(Bloomberg) -- Vista Outdoor Inc., which has drawn criticism in recent weeks for owning a firearms business, tumbled the most in almost six months after saying it wants to sell its gun brands.
Vista’s Savage Arms unit will be up for sale as part of a “strategic business transformation plan,” that will retain a focus on selling ammunition, according to a statement Tuesday.
“Our review identified product categories that are core to the company’s long-term business strategy,” said Chief Executive Officer Chris Metz. “Vista Outdoor is excited about the potential of each of our core businesses, particularly ammunition, which is our largest.”
The planned exit would put Savage on the market just as Remington Outdoor Co. faces bankruptcy and a potential sale. Certain stakeholders in Remington have started putting out feelers for potential strategic buyers of the gunmaker’s 13 brands, which include firearms, gun accessories and ammunition manufacturers, Bloomberg News reported in late April.
A competing firearms company could make a grab for Savage. Christopher John Killoy, CEO of Sturm, Ruger & Co., said earlier this month that he would watch the Remington bankruptcy closely to “see if there may be some opportunities down the road.”
Vista slid 13 percent to $14.56 at 2:35 p.m. in New York after tumbling as much as 17 percent, the biggest intraday decline since Nov. 9.
The Farmington, Utah-based company began a strategic review in November, and pressure mounted following a February shooting at a high school in Parkland, Florida.
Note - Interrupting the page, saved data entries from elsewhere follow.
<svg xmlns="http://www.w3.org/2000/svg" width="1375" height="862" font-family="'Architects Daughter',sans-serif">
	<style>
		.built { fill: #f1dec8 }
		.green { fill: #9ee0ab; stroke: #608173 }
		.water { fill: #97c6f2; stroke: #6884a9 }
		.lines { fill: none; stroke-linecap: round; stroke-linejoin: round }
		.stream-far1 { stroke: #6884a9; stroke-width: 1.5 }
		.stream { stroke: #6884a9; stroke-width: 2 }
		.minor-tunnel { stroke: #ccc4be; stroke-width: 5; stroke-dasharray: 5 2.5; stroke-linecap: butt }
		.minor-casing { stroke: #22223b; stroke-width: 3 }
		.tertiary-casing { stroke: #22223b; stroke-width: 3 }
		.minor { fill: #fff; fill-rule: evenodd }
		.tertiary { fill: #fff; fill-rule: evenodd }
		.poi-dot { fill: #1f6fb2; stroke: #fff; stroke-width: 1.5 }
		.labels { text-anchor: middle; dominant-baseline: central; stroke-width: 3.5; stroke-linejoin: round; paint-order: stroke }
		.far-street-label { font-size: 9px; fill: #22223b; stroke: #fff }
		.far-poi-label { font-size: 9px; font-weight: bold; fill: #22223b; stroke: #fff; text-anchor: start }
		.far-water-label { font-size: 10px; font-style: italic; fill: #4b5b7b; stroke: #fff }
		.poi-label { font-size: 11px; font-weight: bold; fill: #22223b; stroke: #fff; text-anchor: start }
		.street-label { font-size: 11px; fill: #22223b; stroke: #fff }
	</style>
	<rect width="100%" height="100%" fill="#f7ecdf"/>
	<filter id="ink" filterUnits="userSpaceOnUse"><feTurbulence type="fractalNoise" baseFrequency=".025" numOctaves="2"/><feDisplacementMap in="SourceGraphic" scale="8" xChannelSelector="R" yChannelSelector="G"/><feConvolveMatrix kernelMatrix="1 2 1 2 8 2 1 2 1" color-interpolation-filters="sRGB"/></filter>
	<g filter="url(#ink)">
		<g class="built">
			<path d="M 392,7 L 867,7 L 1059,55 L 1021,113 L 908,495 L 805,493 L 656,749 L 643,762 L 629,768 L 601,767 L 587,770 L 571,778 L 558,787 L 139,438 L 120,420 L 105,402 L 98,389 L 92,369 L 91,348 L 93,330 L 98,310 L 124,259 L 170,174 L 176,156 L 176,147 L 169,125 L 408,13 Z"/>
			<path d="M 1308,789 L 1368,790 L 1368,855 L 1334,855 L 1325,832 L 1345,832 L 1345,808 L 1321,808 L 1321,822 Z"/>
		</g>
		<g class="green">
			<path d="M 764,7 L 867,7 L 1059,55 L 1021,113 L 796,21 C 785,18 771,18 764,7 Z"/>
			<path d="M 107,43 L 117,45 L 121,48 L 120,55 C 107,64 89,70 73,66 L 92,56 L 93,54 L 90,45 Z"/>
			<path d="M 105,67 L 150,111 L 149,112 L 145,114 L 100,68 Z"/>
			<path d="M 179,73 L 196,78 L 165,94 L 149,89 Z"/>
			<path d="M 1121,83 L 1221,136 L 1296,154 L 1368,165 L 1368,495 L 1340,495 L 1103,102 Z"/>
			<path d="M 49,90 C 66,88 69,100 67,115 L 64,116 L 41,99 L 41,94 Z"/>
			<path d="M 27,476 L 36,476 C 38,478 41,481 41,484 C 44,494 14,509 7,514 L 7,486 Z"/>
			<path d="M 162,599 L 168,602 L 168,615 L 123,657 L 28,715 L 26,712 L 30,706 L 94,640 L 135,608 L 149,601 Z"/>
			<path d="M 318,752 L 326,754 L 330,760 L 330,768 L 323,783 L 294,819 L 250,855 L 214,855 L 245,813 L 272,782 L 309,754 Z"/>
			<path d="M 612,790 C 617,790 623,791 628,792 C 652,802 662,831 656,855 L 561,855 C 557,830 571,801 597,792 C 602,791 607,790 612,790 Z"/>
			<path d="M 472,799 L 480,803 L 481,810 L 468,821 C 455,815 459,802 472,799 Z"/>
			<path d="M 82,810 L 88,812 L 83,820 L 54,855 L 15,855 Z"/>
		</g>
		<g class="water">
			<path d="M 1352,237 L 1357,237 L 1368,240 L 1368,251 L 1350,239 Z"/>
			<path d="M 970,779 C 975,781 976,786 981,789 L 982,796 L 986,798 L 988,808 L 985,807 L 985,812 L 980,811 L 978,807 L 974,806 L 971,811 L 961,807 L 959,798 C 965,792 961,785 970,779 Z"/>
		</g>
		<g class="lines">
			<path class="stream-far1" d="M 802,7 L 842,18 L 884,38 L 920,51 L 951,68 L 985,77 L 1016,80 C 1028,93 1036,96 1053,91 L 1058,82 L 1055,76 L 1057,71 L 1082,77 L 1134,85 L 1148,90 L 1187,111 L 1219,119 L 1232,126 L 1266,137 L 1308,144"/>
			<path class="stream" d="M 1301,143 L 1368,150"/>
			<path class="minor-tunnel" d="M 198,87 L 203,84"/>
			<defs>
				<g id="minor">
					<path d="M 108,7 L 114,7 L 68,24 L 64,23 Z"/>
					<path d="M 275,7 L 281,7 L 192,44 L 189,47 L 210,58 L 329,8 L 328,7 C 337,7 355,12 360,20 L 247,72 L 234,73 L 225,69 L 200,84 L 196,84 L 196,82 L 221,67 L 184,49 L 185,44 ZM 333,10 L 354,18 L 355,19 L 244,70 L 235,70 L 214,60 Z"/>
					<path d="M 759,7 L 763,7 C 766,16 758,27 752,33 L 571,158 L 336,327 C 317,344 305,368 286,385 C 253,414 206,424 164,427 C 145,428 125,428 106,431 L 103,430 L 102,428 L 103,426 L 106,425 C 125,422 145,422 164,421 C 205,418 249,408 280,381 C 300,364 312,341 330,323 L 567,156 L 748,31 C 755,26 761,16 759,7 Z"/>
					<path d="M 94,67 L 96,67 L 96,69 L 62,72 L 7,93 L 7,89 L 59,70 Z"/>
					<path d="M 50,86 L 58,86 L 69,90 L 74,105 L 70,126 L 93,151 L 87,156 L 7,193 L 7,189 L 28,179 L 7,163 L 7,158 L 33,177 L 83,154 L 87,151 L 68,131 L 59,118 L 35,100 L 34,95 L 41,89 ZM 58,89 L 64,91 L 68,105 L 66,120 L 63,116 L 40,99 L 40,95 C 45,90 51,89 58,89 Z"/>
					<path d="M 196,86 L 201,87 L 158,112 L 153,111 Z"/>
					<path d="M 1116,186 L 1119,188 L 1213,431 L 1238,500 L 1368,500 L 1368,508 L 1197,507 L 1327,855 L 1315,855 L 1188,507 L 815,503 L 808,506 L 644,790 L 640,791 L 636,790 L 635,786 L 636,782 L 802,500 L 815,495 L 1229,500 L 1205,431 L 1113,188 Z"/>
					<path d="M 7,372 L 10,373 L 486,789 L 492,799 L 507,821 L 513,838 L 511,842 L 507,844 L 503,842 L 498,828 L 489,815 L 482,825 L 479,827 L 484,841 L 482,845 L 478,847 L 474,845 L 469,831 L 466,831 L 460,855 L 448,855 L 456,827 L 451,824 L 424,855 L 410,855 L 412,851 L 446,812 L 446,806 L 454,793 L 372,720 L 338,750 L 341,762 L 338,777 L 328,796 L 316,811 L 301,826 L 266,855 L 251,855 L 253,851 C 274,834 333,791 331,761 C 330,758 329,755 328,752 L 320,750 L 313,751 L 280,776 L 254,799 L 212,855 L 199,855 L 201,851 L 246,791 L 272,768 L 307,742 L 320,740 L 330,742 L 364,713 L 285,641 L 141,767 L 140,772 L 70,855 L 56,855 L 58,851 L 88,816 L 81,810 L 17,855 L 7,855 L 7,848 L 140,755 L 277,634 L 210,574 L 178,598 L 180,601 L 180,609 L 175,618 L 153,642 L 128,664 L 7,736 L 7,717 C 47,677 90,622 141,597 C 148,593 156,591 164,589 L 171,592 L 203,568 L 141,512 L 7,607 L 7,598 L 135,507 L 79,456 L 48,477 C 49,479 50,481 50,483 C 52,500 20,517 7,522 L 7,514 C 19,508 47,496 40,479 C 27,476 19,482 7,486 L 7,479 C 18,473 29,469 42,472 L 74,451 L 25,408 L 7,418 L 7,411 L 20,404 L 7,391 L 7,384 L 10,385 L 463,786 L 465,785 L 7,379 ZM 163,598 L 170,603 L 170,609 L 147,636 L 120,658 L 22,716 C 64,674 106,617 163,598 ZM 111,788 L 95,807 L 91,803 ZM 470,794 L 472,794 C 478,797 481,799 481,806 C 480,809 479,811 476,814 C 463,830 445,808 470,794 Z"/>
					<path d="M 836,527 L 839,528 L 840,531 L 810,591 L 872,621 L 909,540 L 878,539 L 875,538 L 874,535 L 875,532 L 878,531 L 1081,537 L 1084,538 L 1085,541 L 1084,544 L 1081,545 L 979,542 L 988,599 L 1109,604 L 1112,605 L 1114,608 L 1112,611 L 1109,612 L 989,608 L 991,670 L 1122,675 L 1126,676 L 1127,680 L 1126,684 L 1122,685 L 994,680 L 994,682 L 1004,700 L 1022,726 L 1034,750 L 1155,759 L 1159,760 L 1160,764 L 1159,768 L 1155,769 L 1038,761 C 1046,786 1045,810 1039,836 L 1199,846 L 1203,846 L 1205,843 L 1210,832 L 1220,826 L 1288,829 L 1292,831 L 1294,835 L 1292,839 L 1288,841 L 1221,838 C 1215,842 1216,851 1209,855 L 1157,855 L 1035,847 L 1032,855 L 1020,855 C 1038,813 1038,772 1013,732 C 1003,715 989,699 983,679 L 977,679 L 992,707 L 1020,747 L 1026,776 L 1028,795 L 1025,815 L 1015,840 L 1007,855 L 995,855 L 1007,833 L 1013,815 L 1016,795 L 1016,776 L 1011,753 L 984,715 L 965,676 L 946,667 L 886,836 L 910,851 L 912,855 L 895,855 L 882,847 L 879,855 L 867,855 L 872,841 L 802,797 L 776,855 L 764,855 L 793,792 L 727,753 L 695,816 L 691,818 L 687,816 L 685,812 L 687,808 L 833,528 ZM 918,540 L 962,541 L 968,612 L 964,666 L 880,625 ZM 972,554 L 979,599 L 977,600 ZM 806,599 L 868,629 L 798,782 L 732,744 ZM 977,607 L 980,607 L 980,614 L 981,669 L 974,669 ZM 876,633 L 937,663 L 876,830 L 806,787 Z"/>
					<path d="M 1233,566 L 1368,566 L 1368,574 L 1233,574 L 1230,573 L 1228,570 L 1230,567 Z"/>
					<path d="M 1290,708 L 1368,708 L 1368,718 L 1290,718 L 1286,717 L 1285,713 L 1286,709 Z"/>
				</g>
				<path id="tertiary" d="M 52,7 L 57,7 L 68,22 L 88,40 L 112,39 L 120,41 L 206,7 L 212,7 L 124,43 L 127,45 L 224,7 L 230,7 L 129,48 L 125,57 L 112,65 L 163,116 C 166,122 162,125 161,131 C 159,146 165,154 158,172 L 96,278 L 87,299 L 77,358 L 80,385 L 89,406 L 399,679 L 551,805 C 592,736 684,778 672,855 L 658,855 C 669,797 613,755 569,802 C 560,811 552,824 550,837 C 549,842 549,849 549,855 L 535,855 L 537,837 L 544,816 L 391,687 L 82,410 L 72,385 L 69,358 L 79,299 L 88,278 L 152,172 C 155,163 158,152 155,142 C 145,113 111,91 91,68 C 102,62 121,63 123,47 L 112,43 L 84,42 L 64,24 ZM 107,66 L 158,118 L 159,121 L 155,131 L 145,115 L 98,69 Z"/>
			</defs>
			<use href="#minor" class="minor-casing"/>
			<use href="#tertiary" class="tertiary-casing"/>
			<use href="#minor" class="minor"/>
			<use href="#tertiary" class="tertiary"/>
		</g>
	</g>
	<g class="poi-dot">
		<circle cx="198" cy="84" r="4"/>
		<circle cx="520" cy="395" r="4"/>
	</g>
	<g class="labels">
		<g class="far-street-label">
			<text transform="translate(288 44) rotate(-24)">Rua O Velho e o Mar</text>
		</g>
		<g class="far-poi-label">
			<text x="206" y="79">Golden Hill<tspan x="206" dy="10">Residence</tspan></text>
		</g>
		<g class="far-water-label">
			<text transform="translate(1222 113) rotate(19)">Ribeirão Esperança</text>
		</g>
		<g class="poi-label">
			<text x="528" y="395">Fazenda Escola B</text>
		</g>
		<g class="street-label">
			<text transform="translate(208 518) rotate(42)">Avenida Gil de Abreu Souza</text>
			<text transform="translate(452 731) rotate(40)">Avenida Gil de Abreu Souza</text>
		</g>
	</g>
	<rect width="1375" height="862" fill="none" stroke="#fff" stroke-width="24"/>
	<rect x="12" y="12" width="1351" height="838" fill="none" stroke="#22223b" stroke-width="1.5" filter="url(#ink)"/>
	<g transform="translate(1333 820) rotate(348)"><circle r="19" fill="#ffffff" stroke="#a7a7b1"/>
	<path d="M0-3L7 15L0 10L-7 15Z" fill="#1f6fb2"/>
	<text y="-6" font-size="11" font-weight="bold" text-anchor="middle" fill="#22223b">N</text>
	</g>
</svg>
Recreational Equipment Inc. and other retailers cut ties with Vista.
Vista’s Savage unit focuses on rifles, including the kind of assault-style weapons that have drawn scrutiny in the wake of mass shootings. Vista is considering additional divestitures, such as its Bell bike helmets and Jimmy Styks paddle boards. The company said the sales would provide cash that it could invest in its remaining products, possibly through acquisitions.
Vista was a late entry in what the industry calls "modern sporting rifles," and hasn’t invested enough in product development and marketing to obtain a market-leading position, said Rommel T. Dionisio, an analyst at Aegis Capital Corp.
The regulatory environment for firearms remains uncertain in the wake of the recent Parkland tragedy, which "may also be a factor in their decision to exit the firearms market,” Dionisio said.
Gun industry sales have risen along with public protests and increased investor scrutiny. Though the government doesn’t keep exact data on firearms sales, the FBI’s National Instant Criminal Background Check System serves as a barometer of transactions. In March, checks were up 11 percent from the previous year. Long-gun checks, which include assault-style rifles, increased more than 17 percent.